圭秀の修行日記平成26年6月24日

「家業を継ぐ」の取材裏話

 永源寺は、年に一度8月に「鹿苑(ロクオン)」という寺報を発行しています。 平成元年から発行しており、今年で26号となります。 寺の歴史や行事報告、当寺24世岸沢惟安老師の講話や檀信徒が参加した研修会感想文、寄せられた俳句などを掲載しています。 私が原稿依頼や取材、編集、校正をしておりますが、時期が盆行事と重なることもあり、7月中旬から8月にかけては時間に追われながらの作業が続きます。

 新聞記事の中に「家業を継ぐ」という連載があります。 これは、養父市八鹿町に今も営々と息づいている先祖代々伝わった伝統的な稼業の一端を紹介しながら、生き生きと仕事に打ち込まれている檀家さんの姿を、私が取材して掲載しているものです。 今までに、印刷所、花店、クリーニング店、飲食店、菓子店、自動車販売店、呉服店、医院、建材店、瓦店、工務店など、業種を問わず掲載させて頂きました。

[収蔵データ]
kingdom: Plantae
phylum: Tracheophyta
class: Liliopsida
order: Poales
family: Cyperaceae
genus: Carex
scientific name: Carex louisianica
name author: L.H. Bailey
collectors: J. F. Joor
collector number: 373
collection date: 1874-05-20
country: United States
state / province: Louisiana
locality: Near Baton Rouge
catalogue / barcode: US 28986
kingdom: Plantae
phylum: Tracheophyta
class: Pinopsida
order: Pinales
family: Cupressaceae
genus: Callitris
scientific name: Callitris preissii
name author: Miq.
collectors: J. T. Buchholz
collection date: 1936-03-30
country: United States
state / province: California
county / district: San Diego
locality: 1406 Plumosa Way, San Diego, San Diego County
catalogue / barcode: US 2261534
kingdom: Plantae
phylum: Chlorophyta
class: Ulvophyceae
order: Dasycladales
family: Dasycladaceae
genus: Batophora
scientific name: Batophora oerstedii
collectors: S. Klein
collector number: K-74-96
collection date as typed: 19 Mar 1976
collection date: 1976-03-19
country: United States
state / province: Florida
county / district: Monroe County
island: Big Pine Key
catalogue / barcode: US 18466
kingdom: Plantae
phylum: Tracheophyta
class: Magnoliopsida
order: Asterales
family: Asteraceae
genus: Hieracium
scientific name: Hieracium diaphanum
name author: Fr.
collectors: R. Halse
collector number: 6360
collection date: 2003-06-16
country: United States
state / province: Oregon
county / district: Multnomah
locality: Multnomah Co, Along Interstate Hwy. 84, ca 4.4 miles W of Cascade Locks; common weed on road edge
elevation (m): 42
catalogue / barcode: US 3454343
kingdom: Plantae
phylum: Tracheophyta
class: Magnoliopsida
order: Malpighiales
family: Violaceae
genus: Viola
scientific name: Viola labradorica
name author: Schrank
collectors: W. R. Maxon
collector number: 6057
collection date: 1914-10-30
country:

● **演習の課題**
1: 修行日記について、次の(a)〜(c)が本文の内容と合っているかを判断してください。それぞれ「はい」か「いいえ」で答え、決め手となる本文の語句をそのまま引用すること。(a) 寺報は平成元年から発行されている。(b) 寺報の編集作業は主に1月から2月にかけて行われる。(c) 連載ではこれまでに呉服店も取り上げられている。
2: 修行日記の続きを、本文の最後の文の後から書き継いでください。
記録は参照しなくてかまいません。

● **演習の解答**
1:
(a) はい。「平成元年から発行しており、今年で26号となります」
(b) いいえ。「7月中旬から8月にかけては時間に追われながらの作業が続きます」
(c) はい。「自動車販売店、呉服店、医院」

2:
 今振り返ってみますと、取材を始めた当初は頭を抱える日が続いたことを覚えています。 取材は各業種にわたるためその業種の専門用語が分からず、先方が伝えたいことを正確に理解できないことがありました。 そのため取材時間は長くなり、また活字に起こすまでにも時間を要しました。 出来上がった原稿をそのお店の経営者に確認して頂いた際、趣旨説明の違いや表現方法の違いなど、数多くの訂正箇所を指摘されたことを覚えています。 数年間このようなことが続いた時には、この連載を止めてしまいたいと思ったことがありました。 しかし、新聞の発行を続けられるのも檀家さんの協力があってのことだということを思い出し、その都度取材方法を変えながらなんとか続けて参りました。

 最近になってようやくそのコツが分かってきたのか、取材時間が以前に比べ短縮された様な気がします。 と同時に、この取材の継続により、青森県出身で但馬地方のことについては殆んど無知だった私は、養父市やその周辺地域の土地、歴史、人のつながりや移り変わりを徐々に知ることができました。 そして、各時代の経営者が家業の存続の厳しい時代にどのようにして受け継いでこられたか、どのような工夫や決断をされてきたか、このような話を直接聞く機会を得られることは、寺をまもる私においても非常に勉強になっています。 拙い取材記事ですが今後もこの活動を続けながら、仏教界においても仏事の在り方が急速に変化しつつある流れの中で、よりよい寺の在り方を模索してゆきたいと思います。